This resource is useful because it:

  • This asset shows a 'how to vote' flyer for the Senate and House of Representatives in Western Australia in 1943 - there were only five House of Representatives electorates in WA at this time and the Australian Labor Party (ALP) won all five seats in a landslide victory; candidates elected were John Curtin in Fremantle (1928-31, 1934-45), Thomas Burke in Perth (1943-55), Herbert Johnson in Kalgoorlie (1940-58), Nelson Lemmon in Forrest (1943-49) and D A Mountjoy in Swan (1943-46); in the Senate, four WA Labor candidates were successful: James Fraser (1937-56), Robert Clothier (1937-50), Richard Nash (1943-56) and the first woman Senator, Dorothy Tangney (1943-68); across Australia, Labor won every contested Senate seat in the 1943 election.
  • This asset is an example of ALP campaign advertising in the 1943 federal elections promoting the twin platforms of winning the war and planning for peace - the flyer features a number of slogans: 'Assure victory in war and security in peace - vote Labor', 'For the safety of Australia return the Curtin Government' and 'Avoid the pitfalls of peace, vote 1 Labor'; the ALP campaign promoted Labor as a stable effective wartime government and emphasised the importance of keeping John Curtin (1885-1945, Prime Minister 1941-45) as leader to ensure the continued success of the war effort in Australia.
  • This asset reveals the policies of the Labor Party in 1943 - as well as the immediate task of the 'successful prosecution of the war', the ALP visualised 'post-war reconstruction to be in the nature of a new social order based upon democracy and the right of all men and women to enjoy the fruits of honest toil'; Labor won another term and the Curtin Government was able to implement further programs in the areas of economic reform, social services and immigration, education, public broadcasting and foreign policy.

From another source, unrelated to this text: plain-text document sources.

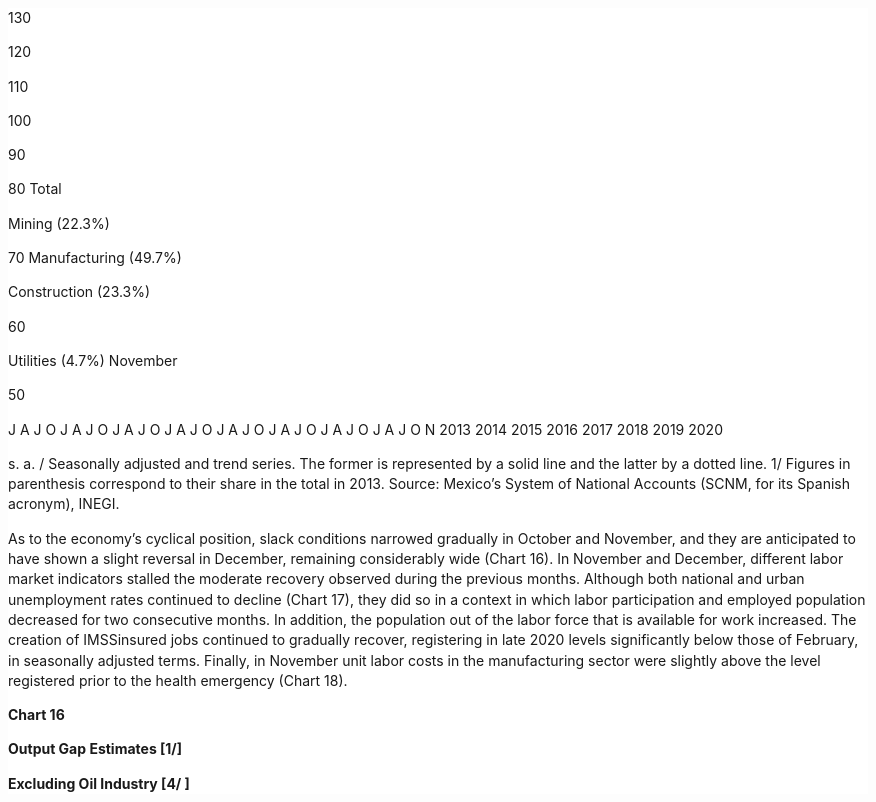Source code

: 130

120

110

100

90

80 Total

Mining (22.3%)

70 Manufacturing (49.7%)

Construction (23.3%)

60

Utilities (4.7%)
November

50

J A J O J A J O J A J O J A J O J A J O J A J O J A J O J A J O N
2013 2014 2015 2016 2017 2018 2019 2020

s. a. / Seasonally adjusted and trend series. The former is represented by a
solid line and the latter by a dotted line.
1/ Figures in parenthesis correspond to their share in the total in 2013.
Source: Mexico’s System of National Accounts (SCNM, for its Spanish
acronym), INEGI.

As to the economy’s cyclical position, slack
conditions narrowed gradually in October and
November, and they are anticipated to have shown a
slight reversal in December, remaining considerably
wide (Chart 16). In November and December,
different labor market indicators stalled the moderate
recovery observed during the previous months.
Although both national and urban unemployment
rates continued to decline (Chart 17), they did so in
a context in which labor participation and employed
population decreased for two consecutive months. In
addition, the population out of the labor force that is
available for work increased. The creation of IMSSinsured jobs continued to gradually recover,
registering in late 2020 levels significantly below
those of February, in seasonally adjusted terms.
Finally, in November unit labor costs in the
manufacturing sector were slightly above the level
registered prior to the health emergency (Chart 18).


**Chart 16**

**Output Gap Estimates [1/]**

**Excluding Oil Industry [4/ ]**
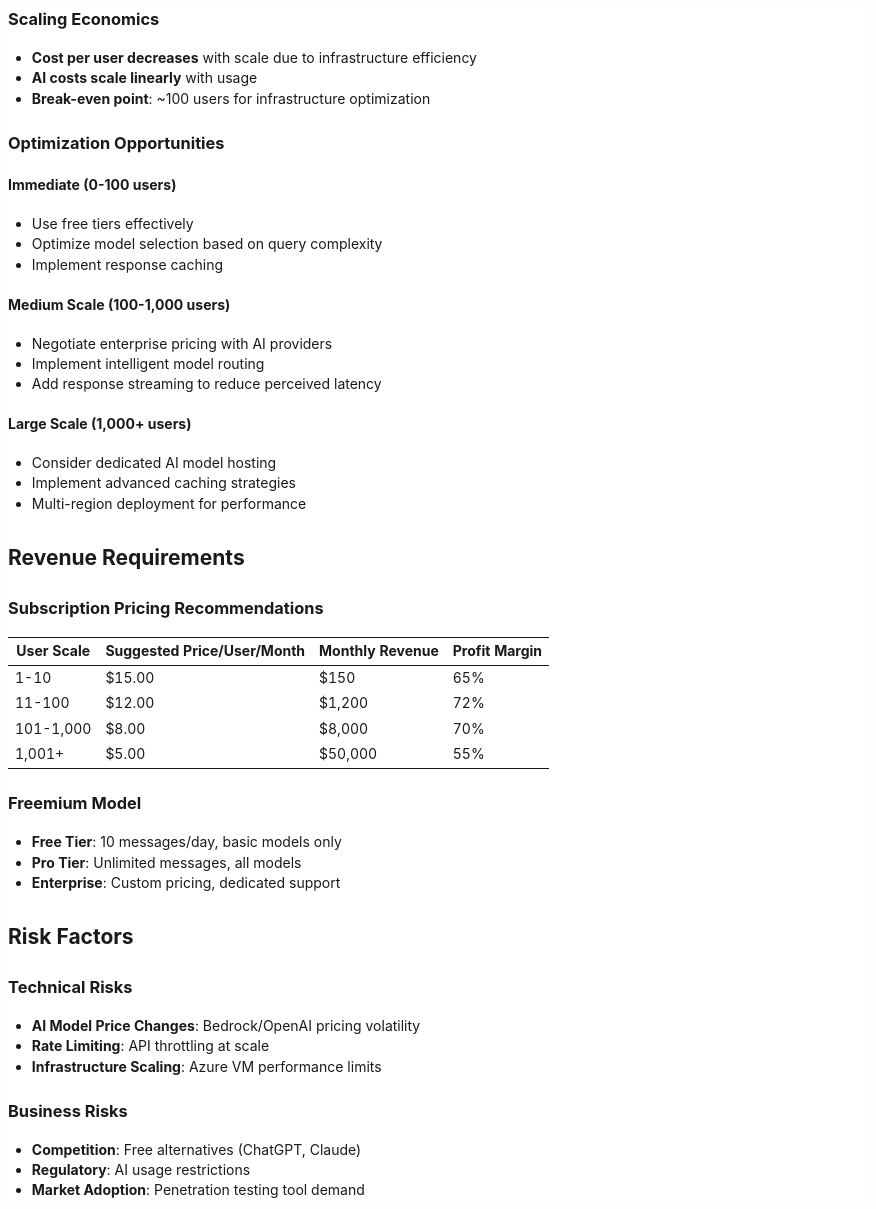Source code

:### Scaling Economics
- **Cost per user decreases** with scale due to infrastructure efficiency
- **AI costs scale linearly** with usage
- **Break-even point**: ~100 users for infrastructure optimization

### Optimization Opportunities

#### Immediate (0-100 users)
- Use free tiers effectively
- Optimize model selection based on query complexity
- Implement response caching

#### Medium Scale (100-1,000 users)
- Negotiate enterprise pricing with AI providers
- Implement intelligent model routing
- Add response streaming to reduce perceived latency

#### Large Scale (1,000+ users)
- Consider dedicated AI model hosting
- Implement advanced caching strategies
- Multi-region deployment for performance

## Revenue Requirements

### Subscription Pricing Recommendations

| User Scale | Suggested Price/User/Month | Monthly Revenue | Profit Margin |
|-----------|---------------------------|-----------------|---------------|
| 1-10      | $15.00                    | $150            | 65%           |
| 11-100    | $12.00                    | $1,200          | 72%           |
| 101-1,000 | $8.00                     | $8,000          | 70%           |
| 1,001+    | $5.00                     | $50,000         | 55%           |

### Freemium Model
- **Free Tier**: 10 messages/day, basic models only
- **Pro Tier**: Unlimited messages, all models
- **Enterprise**: Custom pricing, dedicated support

## Risk Factors

### Technical Risks
- **AI Model Price Changes**: Bedrock/OpenAI pricing volatility
- **Rate Limiting**: API throttling at scale
- **Infrastructure Scaling**: Azure VM performance limits

### Business Risks
- **Competition**: Free alternatives (ChatGPT, Claude)
- **Regulatory**: AI usage restrictions
- **Market Adoption**: Penetration testing tool demand
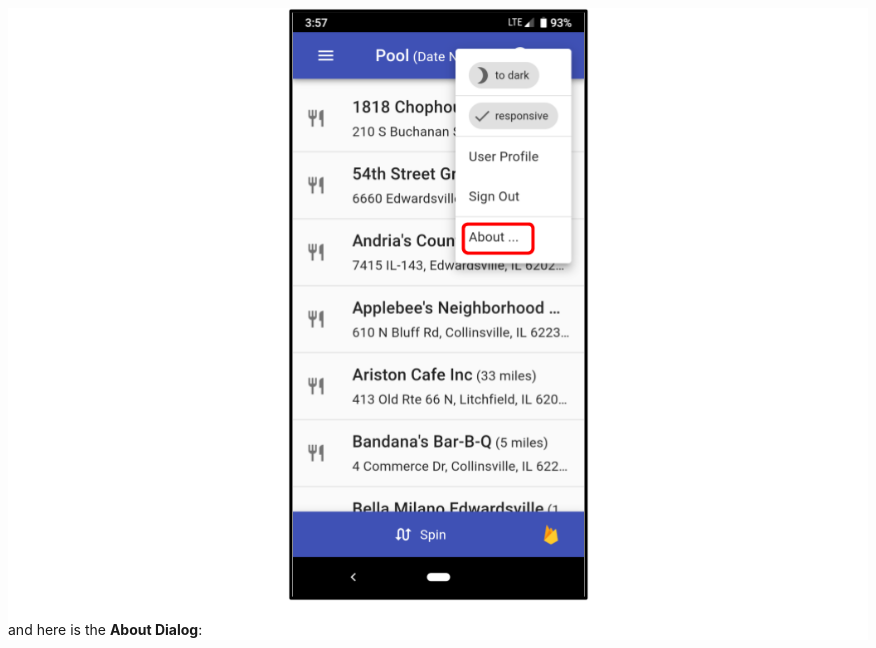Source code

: <p align="center"><img src="docs/AboutControl.png" alt="About Control" width="35%"></p>

and here is the **About Dialog**:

  • This asset illustrates how voting in the House of Representatives and the Senate was done in 1943 - all the boxes on the ballot papers had to be numbered; on the Senate ballot paper, this meant numbering candidates one to 11, while on the lower house papers, electors were warned 'You must vote for all candidates'.
  • This asset provides information about Australian society at the time of the 1943 elections - Australia was in the midst of the Second World War, but memories of the hardships of the Depression years were still strong in the minds of many people; Australians wanted organised planning from their government, not just to win the War but to ensure that peace brought greater prosperity and a fairer society for 'the masses, the workers, the producers, the soldiers'.
  • This asset shows that Dorothy Tangney was a Senate candidate in 1943 - Tangney, as the fourth candidate on the ALP ticket, filled a short-term vacancy and became the first female elected to the Australian Senate; she went on to become a veteran of the Parliament, representing Western Australia for 25 years until she retired in 1968.